The full listing should be set down exactly as it reads.

Start of Available data

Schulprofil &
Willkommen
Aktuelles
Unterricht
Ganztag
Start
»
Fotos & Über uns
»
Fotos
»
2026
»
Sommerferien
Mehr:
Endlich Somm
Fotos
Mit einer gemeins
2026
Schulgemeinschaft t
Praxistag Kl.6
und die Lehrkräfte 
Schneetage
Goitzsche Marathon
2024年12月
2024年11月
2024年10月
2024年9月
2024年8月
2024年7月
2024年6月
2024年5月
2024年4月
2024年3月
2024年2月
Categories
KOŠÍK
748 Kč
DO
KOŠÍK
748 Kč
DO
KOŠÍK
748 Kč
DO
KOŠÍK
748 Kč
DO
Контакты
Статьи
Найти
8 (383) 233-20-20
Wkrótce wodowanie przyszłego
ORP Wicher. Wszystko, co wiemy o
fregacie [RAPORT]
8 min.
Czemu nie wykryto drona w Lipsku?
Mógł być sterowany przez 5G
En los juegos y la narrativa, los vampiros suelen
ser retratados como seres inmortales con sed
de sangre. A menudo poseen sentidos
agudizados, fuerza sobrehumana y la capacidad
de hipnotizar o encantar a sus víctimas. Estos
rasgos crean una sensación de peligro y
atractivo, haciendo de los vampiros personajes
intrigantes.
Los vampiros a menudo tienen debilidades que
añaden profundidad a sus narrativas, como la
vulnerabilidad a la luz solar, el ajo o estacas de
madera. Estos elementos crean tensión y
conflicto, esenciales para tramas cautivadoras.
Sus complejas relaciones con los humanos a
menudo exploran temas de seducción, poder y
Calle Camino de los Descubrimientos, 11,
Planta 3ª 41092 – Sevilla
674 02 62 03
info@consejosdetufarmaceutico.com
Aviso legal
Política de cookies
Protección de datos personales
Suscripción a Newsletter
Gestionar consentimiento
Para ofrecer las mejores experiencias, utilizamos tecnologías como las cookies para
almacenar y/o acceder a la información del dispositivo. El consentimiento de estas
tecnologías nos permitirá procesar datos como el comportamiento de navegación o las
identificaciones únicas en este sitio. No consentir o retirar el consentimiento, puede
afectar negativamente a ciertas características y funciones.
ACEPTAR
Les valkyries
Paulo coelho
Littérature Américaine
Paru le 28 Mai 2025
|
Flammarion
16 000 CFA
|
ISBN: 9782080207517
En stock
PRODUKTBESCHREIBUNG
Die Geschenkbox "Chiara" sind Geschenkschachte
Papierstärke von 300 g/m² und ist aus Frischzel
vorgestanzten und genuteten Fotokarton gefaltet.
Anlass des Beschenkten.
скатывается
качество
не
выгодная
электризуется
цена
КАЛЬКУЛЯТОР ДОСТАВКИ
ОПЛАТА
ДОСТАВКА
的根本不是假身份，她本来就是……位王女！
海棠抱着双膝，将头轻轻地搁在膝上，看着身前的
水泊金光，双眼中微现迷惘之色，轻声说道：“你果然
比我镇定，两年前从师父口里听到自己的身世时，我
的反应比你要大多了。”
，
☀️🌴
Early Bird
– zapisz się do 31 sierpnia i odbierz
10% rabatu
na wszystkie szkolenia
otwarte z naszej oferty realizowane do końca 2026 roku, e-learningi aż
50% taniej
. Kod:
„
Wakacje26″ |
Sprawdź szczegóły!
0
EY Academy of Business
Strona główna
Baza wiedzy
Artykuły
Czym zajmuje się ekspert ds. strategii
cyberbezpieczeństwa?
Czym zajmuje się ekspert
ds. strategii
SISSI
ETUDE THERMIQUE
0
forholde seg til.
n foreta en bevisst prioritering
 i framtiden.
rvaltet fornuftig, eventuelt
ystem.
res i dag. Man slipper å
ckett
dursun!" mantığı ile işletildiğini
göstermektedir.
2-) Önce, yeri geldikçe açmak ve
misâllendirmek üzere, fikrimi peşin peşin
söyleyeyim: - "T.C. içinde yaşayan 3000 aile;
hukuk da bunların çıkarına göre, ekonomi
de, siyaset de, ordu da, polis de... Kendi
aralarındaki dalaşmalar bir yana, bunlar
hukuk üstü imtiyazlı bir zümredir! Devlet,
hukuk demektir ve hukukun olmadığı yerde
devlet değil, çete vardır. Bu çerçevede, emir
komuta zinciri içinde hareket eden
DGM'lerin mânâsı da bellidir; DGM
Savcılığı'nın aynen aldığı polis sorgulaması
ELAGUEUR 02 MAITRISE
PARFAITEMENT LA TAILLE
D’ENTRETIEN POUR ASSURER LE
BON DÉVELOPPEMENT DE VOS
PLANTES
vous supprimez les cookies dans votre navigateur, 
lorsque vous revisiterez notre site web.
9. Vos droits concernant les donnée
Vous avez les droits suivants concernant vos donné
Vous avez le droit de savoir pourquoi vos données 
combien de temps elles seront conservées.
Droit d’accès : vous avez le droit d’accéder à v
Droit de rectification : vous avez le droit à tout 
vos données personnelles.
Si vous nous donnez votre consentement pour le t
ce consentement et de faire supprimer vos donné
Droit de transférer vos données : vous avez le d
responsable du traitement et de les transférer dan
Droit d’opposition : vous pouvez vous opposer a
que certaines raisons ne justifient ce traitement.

End of Available data

* Your solution *
Schulprofil &
Willkommen
Aktuelles
Unterricht
Ganztag
Start
»
Fotos & Über uns
»
Fotos
»
2026
»
Sommerferien
Mehr:
Endlich Somm
Fotos
Mit einer gemeins
2026
Schulgemeinschaft t
Praxistag Kl.6
und die Lehrkräfte 
Schneetage
Goitzsche Marathon
2024年12月
2024年11月
2024年10月
2024年9月
2024年8月
2024年7月
2024年6月
2024年5月
2024年4月
2024年3月
2024年2月
Categories
KOŠÍK
748 Kč
DO
KOŠÍK
748 Kč
DO
KOŠÍK
748 Kč
DO
KOŠÍK
748 Kč
DO
Контакты
Статьи
Найти
8 (383) 233-20-20
Wkrótce wodowanie przyszłego
ORP Wicher. Wszystko, co wiemy o
fregacie [RAPORT]
8 min.
Czemu nie wykryto drona w Lipsku?
Mógł być sterowany przez 5G
En los juegos y la narrativa, los vampiros suelen
ser retratados como seres inmortales con sed
de sangre. A menudo poseen sentidos
agudizados, fuerza sobrehumana y la capacidad
de hipnotizar o encantar a sus víctimas. Estos
rasgos crean una sensación de peligro y
atractivo, haciendo de los vampiros personajes
intrigantes.
Los vampiros a menudo tienen debilidades que
añaden profundidad a sus narrativas, como la
vulnerabilidad a la luz solar, el ajo o estacas de
madera. Estos elementos crean tensión y
conflicto, esenciales para tramas cautivadoras.
Sus complejas relaciones con los humanos a
menudo exploran temas de seducción, poder y
Calle Camino de los Descubrimientos, 11,
Planta 3ª 41092 – Sevilla
674 02 62 03
info@consejosdetufarmaceutico.com
Aviso legal
Política de cookies
Protección de datos personales
Suscripción a Newsletter
Gestionar consentimiento
Para ofrecer las mejores experiencias, utilizamos tecnologías como las cookies para
almacenar y/o acceder a la información del dispositivo. El consentimiento de estas
tecnologías nos permitirá procesar datos como el comportamiento de navegación o las
identificaciones únicas en este sitio. No consentir o retirar el consentimiento, puede
afectar negativamente a ciertas características y funciones.
ACEPTAR
Les valkyries
Paulo coelho
Littérature Américaine
Paru le 28 Mai 2025
|
Flammarion
16 000 CFA
|
ISBN: 9782080207517
En stock
PRODUKTBESCHREIBUNG
Die Geschenkbox "Chiara" sind Geschenkschachte
Papierstärke von 300 g/m² und ist aus Frischzel
vorgestanzten und genuteten Fotokarton gefaltet.
Anlass des Beschenkten.
скатывается
качество
не
выгодная
электризуется
цена
КАЛЬКУЛЯТОР ДОСТАВКИ
ОПЛАТА
ДОСТАВКА
的根本不是假身份，她本来就是……位王女！
海棠抱着双膝，将头轻轻地搁在膝上，看着身前的
水泊金光，双眼中微现迷惘之色，轻声说道：“你果然
比我镇定，两年前从师父口里听到自己的身世时，我
的反应比你要大多了。”
，
☀️🌴
Early Bird
– zapisz się do 31 sierpnia i odbierz
10% rabatu
na wszystkie szkolenia
otwarte z naszej oferty realizowane do końca 2026 roku, e-learningi aż
50% taniej
. Kod:
„
Wakacje26″ |
Sprawdź szczegóły!
0
EY Academy of Business
Strona główna
Baza wiedzy
Artykuły
Czym zajmuje się ekspert ds. strategii
cyberbezpieczeństwa?
Czym zajmuje się ekspert
ds. strategii
SISSI
ETUDE THERMIQUE
0
forholde seg til.
n foreta en bevisst prioritering
 i framtiden.
rvaltet fornuftig, eventuelt
ystem.
res i dag. Man slipper å
ckett
dursun!" mantığı ile işletildiğini
göstermektedir.
2-) Önce, yeri geldikçe açmak ve
misâllendirmek üzere, fikrimi peşin peşin
söyleyeyim: - "T.C. içinde yaşayan 3000 aile;
hukuk da bunların çıkarına göre, ekonomi
de, siyaset de, ordu da, polis de... Kendi
aralarındaki dalaşmalar bir yana, bunlar
hukuk üstü imtiyazlı bir zümredir! Devlet,
hukuk demektir ve hukukun olmadığı yerde
devlet değil, çete vardır. Bu çerçevede, emir
komuta zinciri içinde hareket eden
DGM'lerin mânâsı da bellidir; DGM
Savcılığı'nın aynen aldığı polis sorgulaması
ELAGUEUR 02 MAITRISE
PARFAITEMENT LA TAILLE
D’ENTRETIEN POUR ASSURER LE
BON DÉVELOPPEMENT DE VOS
PLANTES
vous supprimez les cookies dans votre navigateur, 
lorsque vous revisiterez notre site web.
9. Vos droits concernant les donnée
Vous avez les droits suivants concernant vos donné
Vous avez le droit de savoir pourquoi vos données 
combien de temps elles seront conservées.
Droit d’accès : vous avez le droit d’accéder à v
Droit de rectification : vous avez le droit à tout 
vos données personnelles.
Si vous nous donnez votre consentement pour le t
ce consentement et de faire supprimer vos donné
Droit de transférer vos données : vous avez le d
responsable du traitement et de les transférer dan
Droit d’opposition : vous pouvez vous opposer a
que certaines raisons ne justifient ce traitement.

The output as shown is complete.